European Commission
IP/02/686
Brussel, 8 mei 2002
De Commissie verdenkt Deutsche Telekom ervan, concurrentiebeperkende
tarieven aan te rekenen voor de toegang tot haar lokale netwerk
Na een zorgvuldig onderzoek heeft de Europese Commissie aan Deutsche Telekom AG (DT) een mededeling van punten van bezwaar toegezonden, met als voorlopige conclusie dat de Duitse gevestigde telecommunicatie-exploitant misbruik heeft gemaakt van zijn machtspositie door de prijzen voor de verlening van lokale toegang tot zijn vaste telecommunicatienetwerk (aansluitnet) op oneerlijke wijze vast te stellen.
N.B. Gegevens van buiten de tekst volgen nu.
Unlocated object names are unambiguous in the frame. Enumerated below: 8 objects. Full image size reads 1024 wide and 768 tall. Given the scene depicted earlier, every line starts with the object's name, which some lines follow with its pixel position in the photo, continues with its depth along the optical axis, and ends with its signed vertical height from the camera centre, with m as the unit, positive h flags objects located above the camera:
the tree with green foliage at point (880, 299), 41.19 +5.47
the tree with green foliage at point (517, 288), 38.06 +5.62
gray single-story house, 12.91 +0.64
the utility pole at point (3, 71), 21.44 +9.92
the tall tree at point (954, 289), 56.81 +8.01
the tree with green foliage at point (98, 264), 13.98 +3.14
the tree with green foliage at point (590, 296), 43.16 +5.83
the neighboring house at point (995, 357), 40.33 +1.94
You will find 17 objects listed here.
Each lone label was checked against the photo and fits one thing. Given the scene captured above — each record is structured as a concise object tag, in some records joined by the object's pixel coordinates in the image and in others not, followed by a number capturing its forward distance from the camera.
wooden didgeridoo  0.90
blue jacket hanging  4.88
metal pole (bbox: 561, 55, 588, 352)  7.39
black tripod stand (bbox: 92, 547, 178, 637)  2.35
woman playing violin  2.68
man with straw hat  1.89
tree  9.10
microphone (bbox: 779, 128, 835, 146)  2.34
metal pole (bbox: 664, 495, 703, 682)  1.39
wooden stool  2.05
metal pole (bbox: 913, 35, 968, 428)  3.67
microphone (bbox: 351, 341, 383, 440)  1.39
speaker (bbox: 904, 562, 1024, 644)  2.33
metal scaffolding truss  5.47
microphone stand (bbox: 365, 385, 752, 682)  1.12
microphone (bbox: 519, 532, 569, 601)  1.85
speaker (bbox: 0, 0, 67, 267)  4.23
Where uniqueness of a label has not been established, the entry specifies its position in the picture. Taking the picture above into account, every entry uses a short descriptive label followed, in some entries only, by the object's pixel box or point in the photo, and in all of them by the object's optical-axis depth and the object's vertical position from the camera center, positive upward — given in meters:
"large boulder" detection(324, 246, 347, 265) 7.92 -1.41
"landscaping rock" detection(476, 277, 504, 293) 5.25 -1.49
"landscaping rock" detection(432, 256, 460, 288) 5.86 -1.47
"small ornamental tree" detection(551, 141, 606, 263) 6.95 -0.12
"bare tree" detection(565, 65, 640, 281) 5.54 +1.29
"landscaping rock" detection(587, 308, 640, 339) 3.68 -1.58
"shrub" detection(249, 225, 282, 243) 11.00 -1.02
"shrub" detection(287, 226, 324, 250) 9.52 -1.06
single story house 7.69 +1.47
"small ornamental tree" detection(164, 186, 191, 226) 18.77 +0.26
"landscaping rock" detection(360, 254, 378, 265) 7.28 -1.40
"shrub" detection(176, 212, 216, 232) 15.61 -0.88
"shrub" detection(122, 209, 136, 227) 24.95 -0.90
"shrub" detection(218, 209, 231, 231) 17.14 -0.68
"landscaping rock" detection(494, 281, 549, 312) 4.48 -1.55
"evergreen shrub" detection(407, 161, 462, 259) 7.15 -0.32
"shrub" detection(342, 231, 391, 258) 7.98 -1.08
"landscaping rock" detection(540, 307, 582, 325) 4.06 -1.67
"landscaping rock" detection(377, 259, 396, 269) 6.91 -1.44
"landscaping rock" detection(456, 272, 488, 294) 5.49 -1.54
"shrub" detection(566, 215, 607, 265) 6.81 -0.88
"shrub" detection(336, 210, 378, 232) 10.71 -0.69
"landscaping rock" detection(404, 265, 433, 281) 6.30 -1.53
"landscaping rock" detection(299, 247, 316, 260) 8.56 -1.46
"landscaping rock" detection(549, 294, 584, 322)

De Commissie is bezorgd over het feit dat DT nieuwkomers hogere tarieven voor toegang voor doorverkoop tot het aansluitnet aanrekent, dan wat de abonnees van DT voor toegang als eindgebruiker betalen. Dit ontmoedigt nieuwe ondernemingen om tot de markt toe te treden en aldus banen te scheppen, en beperkt de keuze van de verleners van telecommunicatiediensten alsook de prijsconcurrentie voor de consumenten. De actie van de Commissie, die wordt ingegeven door klachten van Mannesmann Arcor en lokale en regionale carriers in Duitsland, volgt op de toezending van mededelingen van punten van bezwaar aan Wanadoo, een dochteronderneming van France Telecom, over afbraakprijzen voor diensten voor snelle toegang tot het internet, en aan de Nederlandse gevestigde exploitant KPN over de prijs die deze aanrekent voor de afhandeling van oproepen via zijn mobiele netwerk.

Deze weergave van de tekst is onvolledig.